**Try it**
Among the lines below, copy exactly those from the one with "29,982 | $347,409,473.66 | 71.682% |" through the one with "459 | $6,285,168.99 | 1.297% |", counting both ends.

====== Materials provided

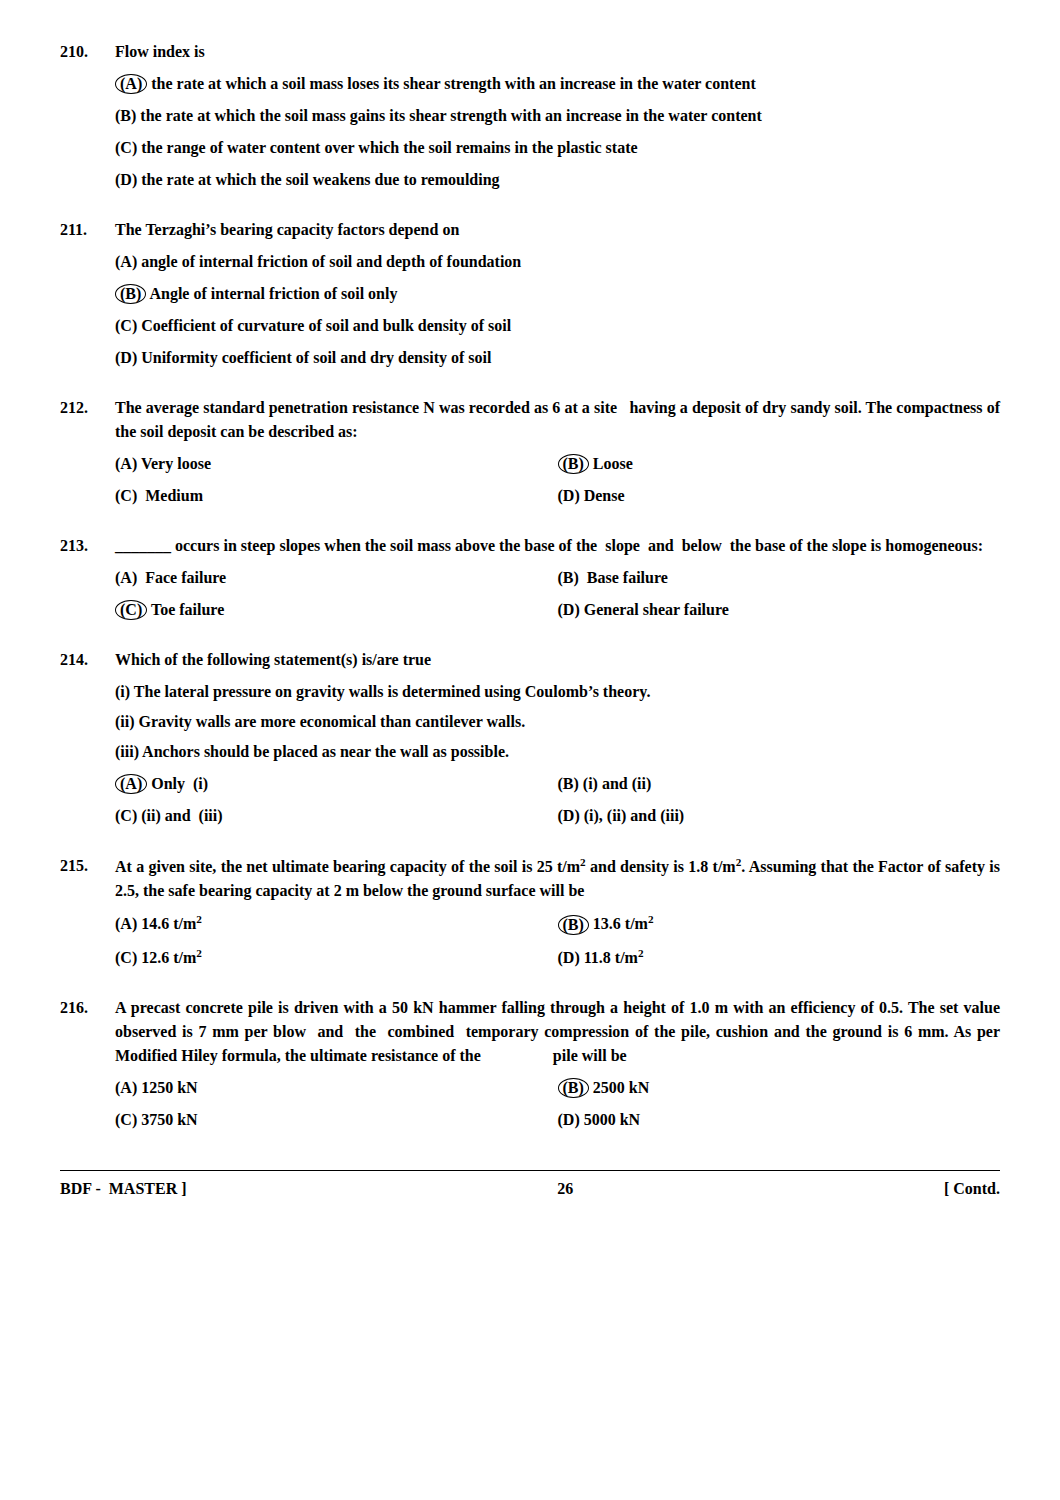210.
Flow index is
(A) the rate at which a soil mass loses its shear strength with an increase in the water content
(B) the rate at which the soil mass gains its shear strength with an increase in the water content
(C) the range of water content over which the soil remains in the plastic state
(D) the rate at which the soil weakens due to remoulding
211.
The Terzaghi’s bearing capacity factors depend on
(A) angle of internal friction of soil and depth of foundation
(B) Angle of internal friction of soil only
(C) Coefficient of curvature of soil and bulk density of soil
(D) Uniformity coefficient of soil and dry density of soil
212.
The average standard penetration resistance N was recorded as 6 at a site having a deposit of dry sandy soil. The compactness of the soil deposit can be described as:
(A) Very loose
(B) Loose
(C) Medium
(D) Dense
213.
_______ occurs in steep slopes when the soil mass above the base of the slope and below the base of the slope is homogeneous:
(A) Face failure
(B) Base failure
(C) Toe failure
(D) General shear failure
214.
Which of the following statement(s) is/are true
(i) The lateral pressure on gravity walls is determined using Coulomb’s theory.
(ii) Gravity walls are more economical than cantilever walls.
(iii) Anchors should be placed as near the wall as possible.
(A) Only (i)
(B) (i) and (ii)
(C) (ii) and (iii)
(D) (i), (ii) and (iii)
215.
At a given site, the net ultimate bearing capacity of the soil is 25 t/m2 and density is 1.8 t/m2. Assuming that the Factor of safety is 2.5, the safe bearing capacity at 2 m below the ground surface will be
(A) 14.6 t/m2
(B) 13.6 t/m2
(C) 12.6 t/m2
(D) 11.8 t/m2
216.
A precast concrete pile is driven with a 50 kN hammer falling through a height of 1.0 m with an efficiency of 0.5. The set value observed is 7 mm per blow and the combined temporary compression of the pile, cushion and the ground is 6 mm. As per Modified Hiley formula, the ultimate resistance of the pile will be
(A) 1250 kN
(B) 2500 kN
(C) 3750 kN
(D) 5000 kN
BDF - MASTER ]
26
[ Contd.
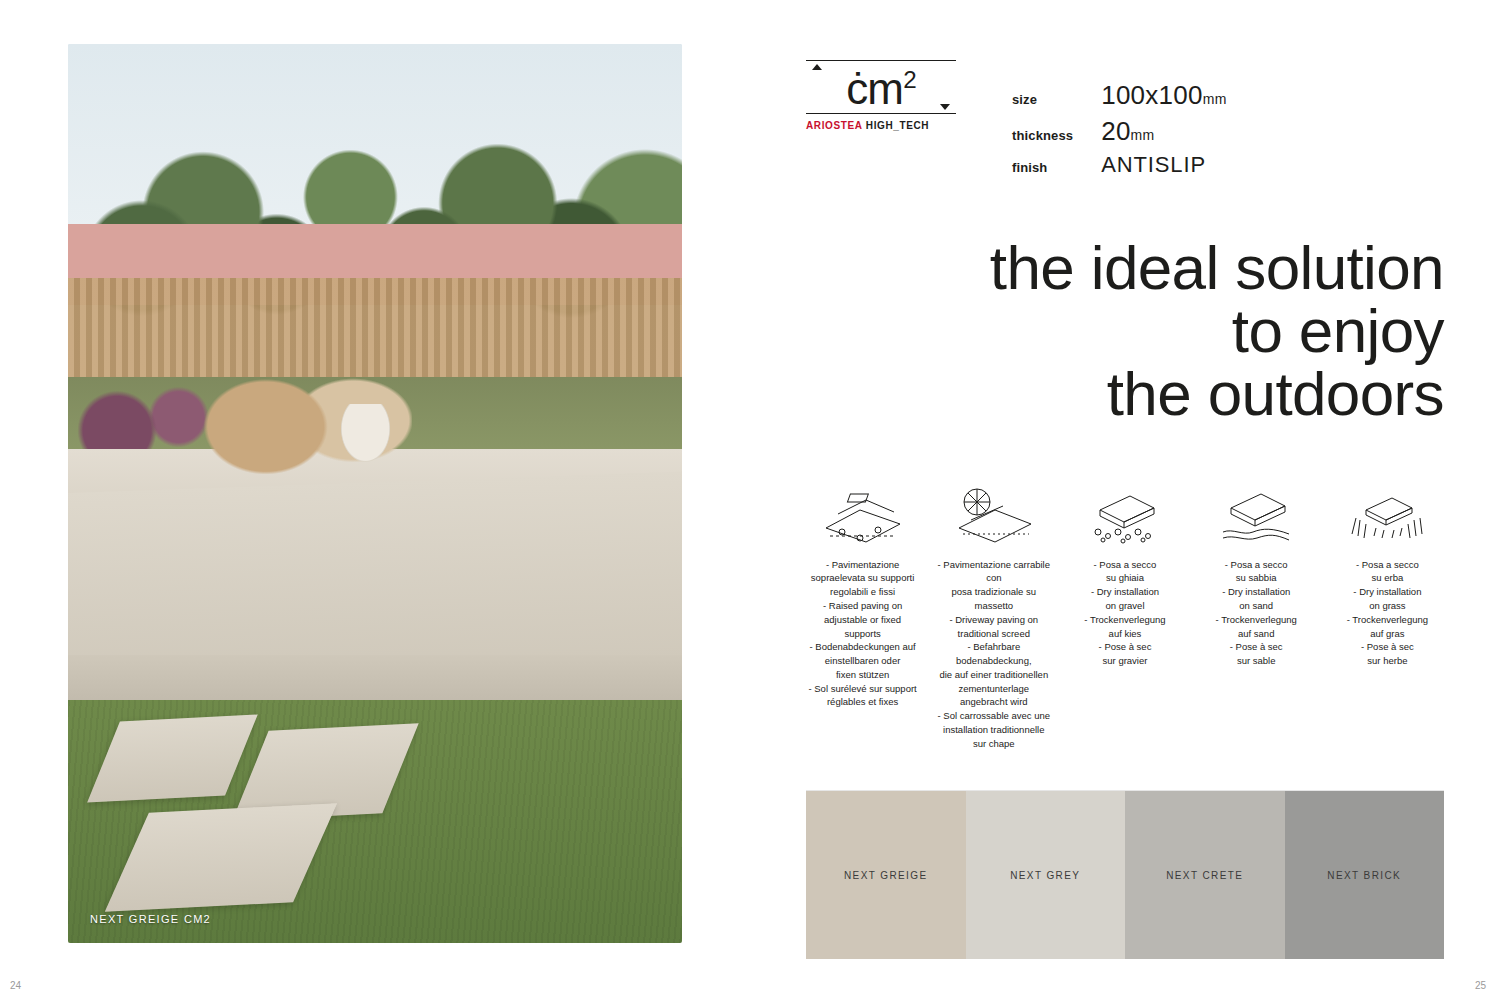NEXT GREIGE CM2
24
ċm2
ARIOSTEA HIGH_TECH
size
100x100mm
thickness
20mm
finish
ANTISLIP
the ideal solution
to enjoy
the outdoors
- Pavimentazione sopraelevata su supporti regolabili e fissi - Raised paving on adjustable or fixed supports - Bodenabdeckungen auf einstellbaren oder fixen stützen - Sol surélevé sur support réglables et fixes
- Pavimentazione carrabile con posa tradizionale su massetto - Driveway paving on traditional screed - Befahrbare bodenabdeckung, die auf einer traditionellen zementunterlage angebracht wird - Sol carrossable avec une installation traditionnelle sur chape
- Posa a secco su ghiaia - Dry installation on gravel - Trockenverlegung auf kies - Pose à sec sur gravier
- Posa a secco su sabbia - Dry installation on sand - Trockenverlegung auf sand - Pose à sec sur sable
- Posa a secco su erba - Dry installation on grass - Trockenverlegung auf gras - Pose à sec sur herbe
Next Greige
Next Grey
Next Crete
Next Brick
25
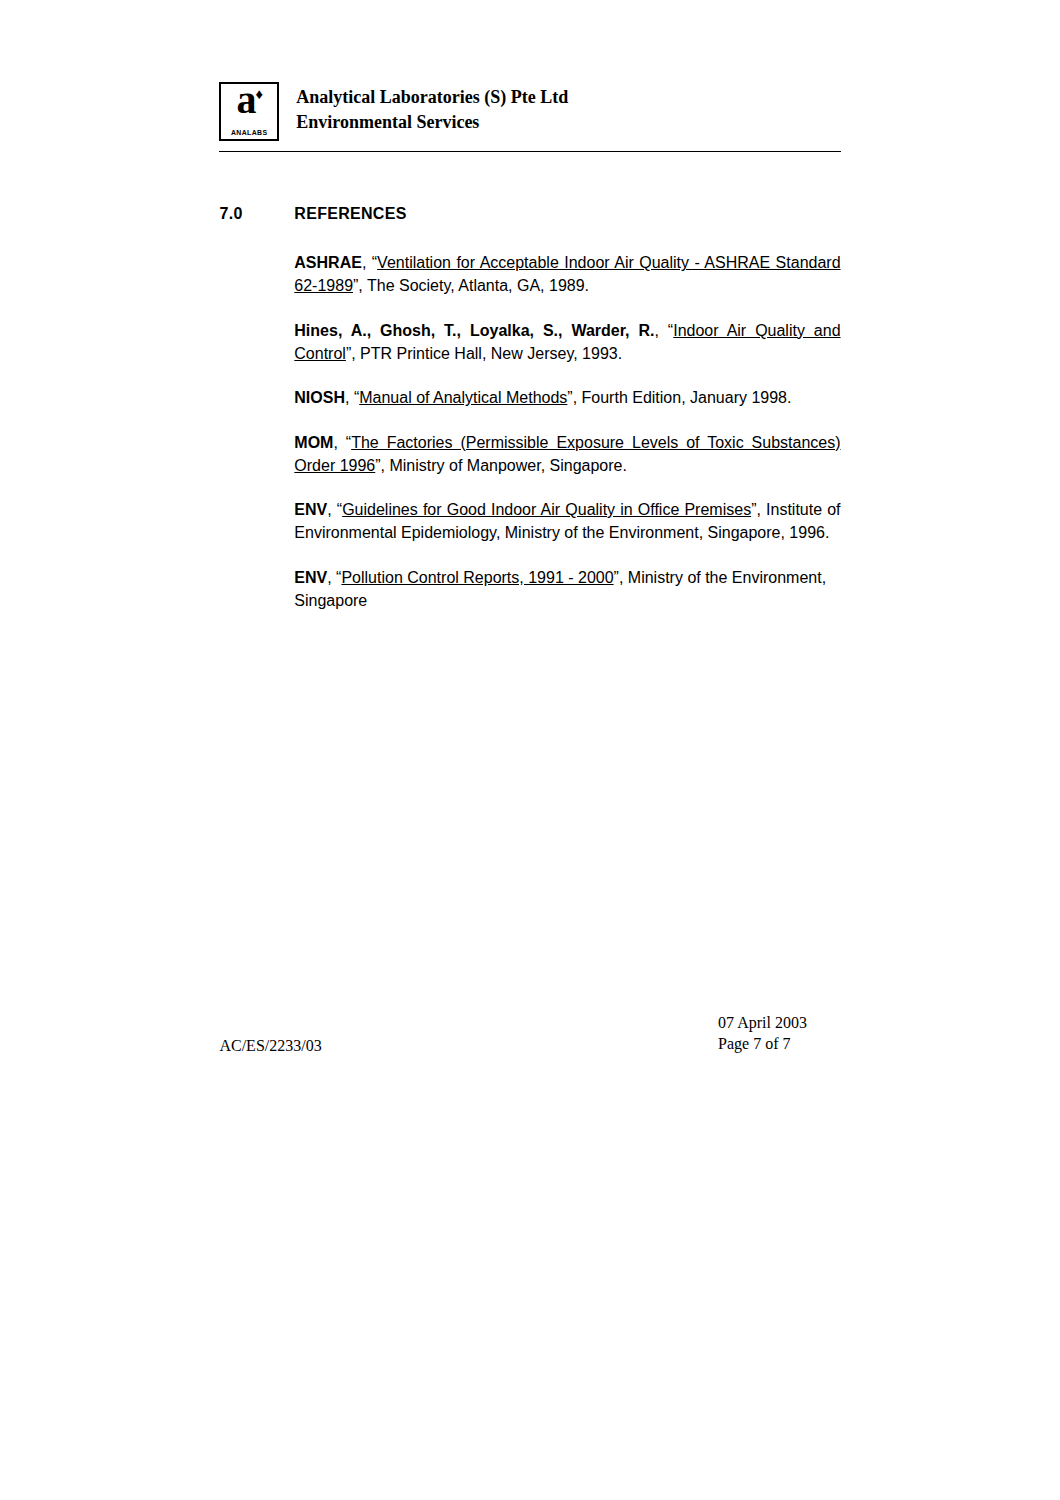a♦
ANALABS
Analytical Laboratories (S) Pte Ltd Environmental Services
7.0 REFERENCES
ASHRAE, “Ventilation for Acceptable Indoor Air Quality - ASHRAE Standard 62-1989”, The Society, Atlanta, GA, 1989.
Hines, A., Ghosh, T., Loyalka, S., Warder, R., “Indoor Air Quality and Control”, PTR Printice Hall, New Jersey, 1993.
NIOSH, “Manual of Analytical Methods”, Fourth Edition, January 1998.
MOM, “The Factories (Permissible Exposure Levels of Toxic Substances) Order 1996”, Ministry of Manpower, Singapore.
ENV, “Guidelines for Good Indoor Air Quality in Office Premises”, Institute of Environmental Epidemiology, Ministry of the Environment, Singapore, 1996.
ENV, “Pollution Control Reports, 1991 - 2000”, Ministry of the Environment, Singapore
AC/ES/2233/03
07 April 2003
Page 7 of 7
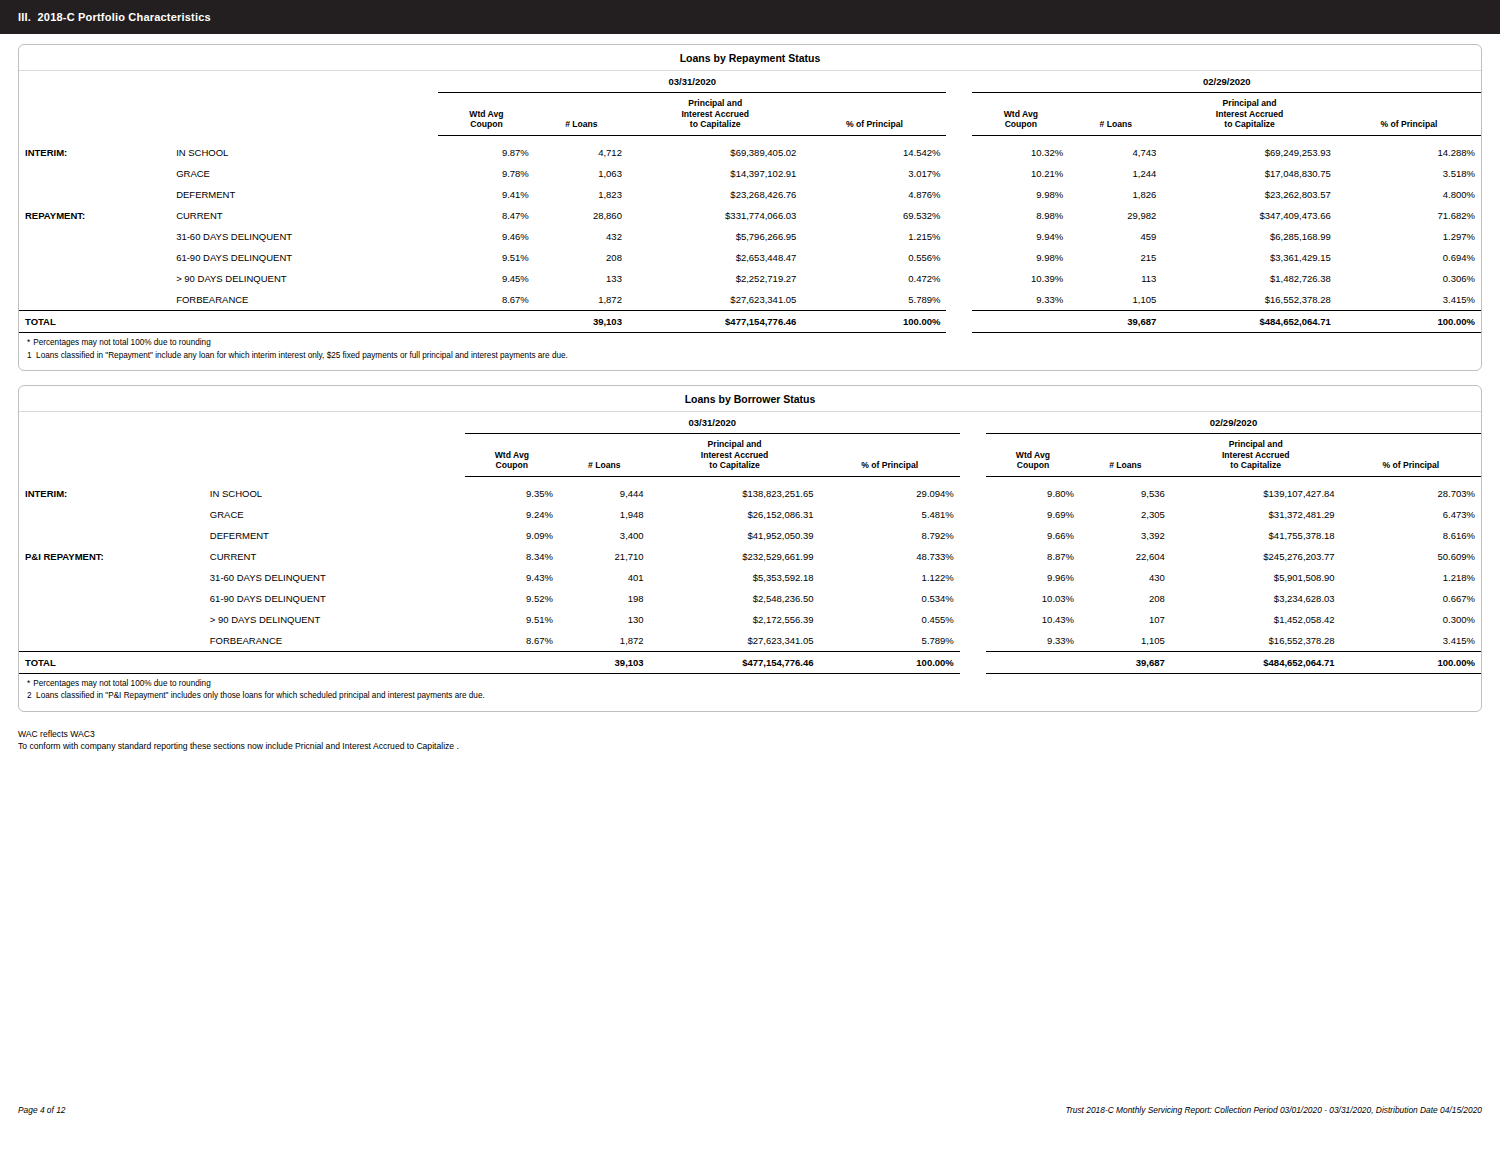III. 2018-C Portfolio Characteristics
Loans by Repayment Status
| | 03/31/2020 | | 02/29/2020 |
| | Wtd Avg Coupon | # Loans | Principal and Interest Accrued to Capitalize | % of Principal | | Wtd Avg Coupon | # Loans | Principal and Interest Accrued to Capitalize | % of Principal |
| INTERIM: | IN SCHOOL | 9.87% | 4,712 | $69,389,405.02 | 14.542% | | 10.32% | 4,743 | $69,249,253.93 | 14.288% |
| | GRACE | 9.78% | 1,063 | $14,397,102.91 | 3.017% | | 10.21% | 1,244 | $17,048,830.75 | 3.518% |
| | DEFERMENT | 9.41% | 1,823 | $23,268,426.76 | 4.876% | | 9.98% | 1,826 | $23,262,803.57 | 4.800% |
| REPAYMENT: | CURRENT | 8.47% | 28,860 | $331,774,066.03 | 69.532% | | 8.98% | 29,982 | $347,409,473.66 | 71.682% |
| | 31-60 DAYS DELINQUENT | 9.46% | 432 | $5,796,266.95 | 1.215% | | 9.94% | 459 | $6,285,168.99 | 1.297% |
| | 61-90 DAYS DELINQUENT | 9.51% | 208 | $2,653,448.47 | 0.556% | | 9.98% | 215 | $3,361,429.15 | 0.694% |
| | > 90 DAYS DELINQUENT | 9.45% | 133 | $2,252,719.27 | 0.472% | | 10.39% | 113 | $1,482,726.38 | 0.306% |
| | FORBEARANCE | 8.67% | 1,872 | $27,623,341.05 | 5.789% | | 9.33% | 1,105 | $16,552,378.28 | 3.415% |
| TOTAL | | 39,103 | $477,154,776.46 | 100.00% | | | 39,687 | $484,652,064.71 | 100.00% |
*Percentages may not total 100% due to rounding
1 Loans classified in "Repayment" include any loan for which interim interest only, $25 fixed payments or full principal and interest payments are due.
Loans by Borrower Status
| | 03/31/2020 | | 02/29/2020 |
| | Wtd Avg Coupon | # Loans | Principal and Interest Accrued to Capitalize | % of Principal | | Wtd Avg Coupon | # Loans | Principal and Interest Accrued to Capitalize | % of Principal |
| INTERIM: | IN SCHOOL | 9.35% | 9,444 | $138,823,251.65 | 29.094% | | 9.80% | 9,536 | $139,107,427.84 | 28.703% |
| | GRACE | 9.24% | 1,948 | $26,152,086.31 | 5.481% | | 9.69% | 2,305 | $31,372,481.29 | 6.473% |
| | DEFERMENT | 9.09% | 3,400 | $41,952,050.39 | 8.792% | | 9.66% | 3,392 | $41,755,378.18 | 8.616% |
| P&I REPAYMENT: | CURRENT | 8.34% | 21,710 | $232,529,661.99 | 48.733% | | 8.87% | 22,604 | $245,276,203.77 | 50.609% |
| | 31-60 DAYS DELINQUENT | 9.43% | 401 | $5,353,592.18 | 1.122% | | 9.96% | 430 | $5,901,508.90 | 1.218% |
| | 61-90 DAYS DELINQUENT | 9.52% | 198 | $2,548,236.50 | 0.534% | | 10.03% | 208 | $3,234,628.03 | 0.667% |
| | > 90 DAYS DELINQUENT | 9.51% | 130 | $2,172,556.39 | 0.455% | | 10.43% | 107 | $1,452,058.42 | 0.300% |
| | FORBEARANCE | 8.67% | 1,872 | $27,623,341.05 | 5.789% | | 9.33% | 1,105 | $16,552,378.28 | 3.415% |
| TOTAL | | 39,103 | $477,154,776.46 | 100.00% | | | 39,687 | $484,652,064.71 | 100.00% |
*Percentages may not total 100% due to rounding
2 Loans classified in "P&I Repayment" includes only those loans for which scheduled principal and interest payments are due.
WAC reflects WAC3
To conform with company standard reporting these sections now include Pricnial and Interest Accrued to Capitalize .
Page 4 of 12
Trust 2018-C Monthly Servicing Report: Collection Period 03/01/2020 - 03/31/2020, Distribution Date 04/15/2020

============

**Response**
| REPAYMENT: | CURRENT | 8.47% | 28,860 | $331,774,066.03 | 69.532% | | 8.98% | 29,982 | $347,409,473.66 | 71.682% |
| | 31-60 DAYS DELINQUENT | 9.46% | 432 | $5,796,266.95 | 1.215% | | 9.94% | 459 | $6,285,168.99 | 1.297% |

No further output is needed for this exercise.